Exercise instructions: Consider the listing below. Extract exactly the lines from the line containing "Holiday Weather Nationwide" to the line containing "bundle required!", both included.

·····

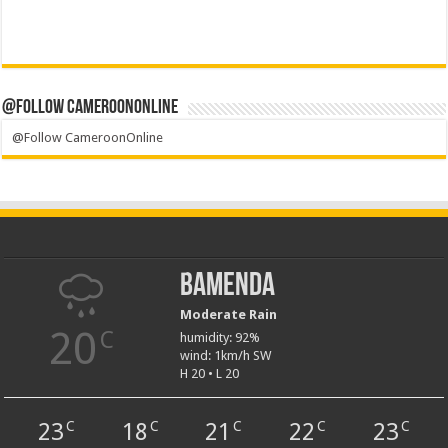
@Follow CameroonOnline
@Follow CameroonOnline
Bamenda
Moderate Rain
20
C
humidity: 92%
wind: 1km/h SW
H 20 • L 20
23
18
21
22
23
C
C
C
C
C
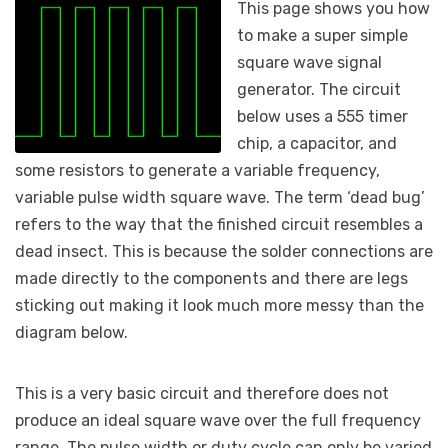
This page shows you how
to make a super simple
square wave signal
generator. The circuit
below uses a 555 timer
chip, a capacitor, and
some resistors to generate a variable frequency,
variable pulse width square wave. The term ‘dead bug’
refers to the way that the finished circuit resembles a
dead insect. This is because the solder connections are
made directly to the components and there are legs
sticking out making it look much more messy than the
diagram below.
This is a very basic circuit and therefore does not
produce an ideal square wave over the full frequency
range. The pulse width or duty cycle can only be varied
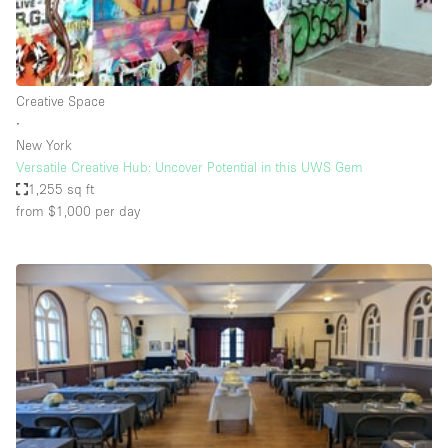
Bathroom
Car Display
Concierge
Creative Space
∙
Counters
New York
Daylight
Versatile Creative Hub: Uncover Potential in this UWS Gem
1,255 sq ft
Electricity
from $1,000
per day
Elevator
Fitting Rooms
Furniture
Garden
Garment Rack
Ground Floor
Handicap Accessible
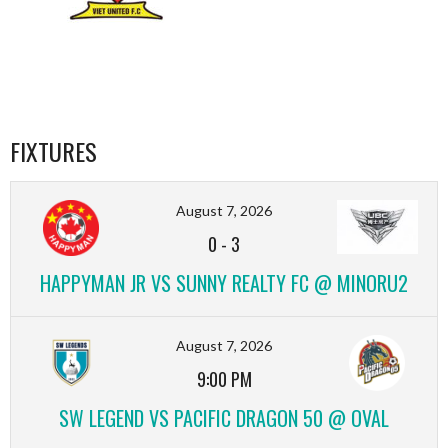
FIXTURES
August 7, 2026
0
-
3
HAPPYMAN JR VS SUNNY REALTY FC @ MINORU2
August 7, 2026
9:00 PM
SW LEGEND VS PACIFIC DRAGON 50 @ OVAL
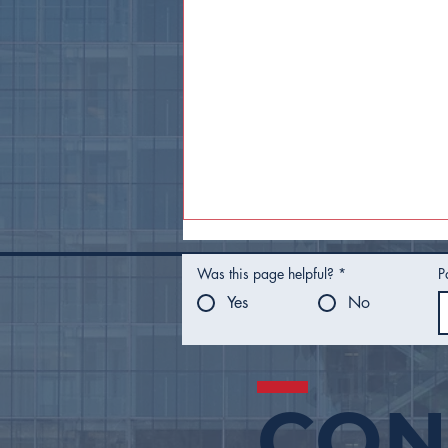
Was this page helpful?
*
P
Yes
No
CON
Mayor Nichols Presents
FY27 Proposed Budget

·····

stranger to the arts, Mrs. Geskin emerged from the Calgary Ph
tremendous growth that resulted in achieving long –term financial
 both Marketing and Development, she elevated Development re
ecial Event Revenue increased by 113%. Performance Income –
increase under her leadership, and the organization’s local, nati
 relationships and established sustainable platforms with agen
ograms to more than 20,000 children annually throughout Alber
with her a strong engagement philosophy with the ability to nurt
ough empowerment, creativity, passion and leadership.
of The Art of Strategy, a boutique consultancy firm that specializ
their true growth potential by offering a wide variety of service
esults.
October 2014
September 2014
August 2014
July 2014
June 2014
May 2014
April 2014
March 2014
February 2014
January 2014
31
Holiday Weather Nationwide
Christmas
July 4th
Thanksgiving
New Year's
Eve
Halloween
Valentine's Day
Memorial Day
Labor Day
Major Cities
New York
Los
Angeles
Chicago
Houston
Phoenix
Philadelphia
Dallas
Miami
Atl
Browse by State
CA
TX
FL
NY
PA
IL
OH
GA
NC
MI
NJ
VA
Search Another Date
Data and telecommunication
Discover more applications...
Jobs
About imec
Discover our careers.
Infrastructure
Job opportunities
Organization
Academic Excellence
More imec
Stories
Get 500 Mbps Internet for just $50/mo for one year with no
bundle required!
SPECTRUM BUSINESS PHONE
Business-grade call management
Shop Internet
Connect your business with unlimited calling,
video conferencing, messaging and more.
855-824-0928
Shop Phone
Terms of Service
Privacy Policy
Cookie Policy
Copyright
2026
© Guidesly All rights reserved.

·····

Output for this exercise:
Holiday Weather Nationwide
Christmas
July 4th
Thanksgiving
New Year's
Eve
Halloween
Valentine's Day
Memorial Day
Labor Day
Major Cities
New York
Los
Angeles
Chicago
Houston
Phoenix
Philadelphia
Dallas
Miami
Atl
Browse by State
CA
TX
FL
NY
PA
IL
OH
GA
NC
MI
NJ
VA
Search Another Date
Data and telecommunication
Discover more applications...
Jobs
About imec
Discover our careers.
Infrastructure
Job opportunities
Organization
Academic Excellence
More imec
Stories
Get 500 Mbps Internet for just $50/mo for one year with no
bundle required!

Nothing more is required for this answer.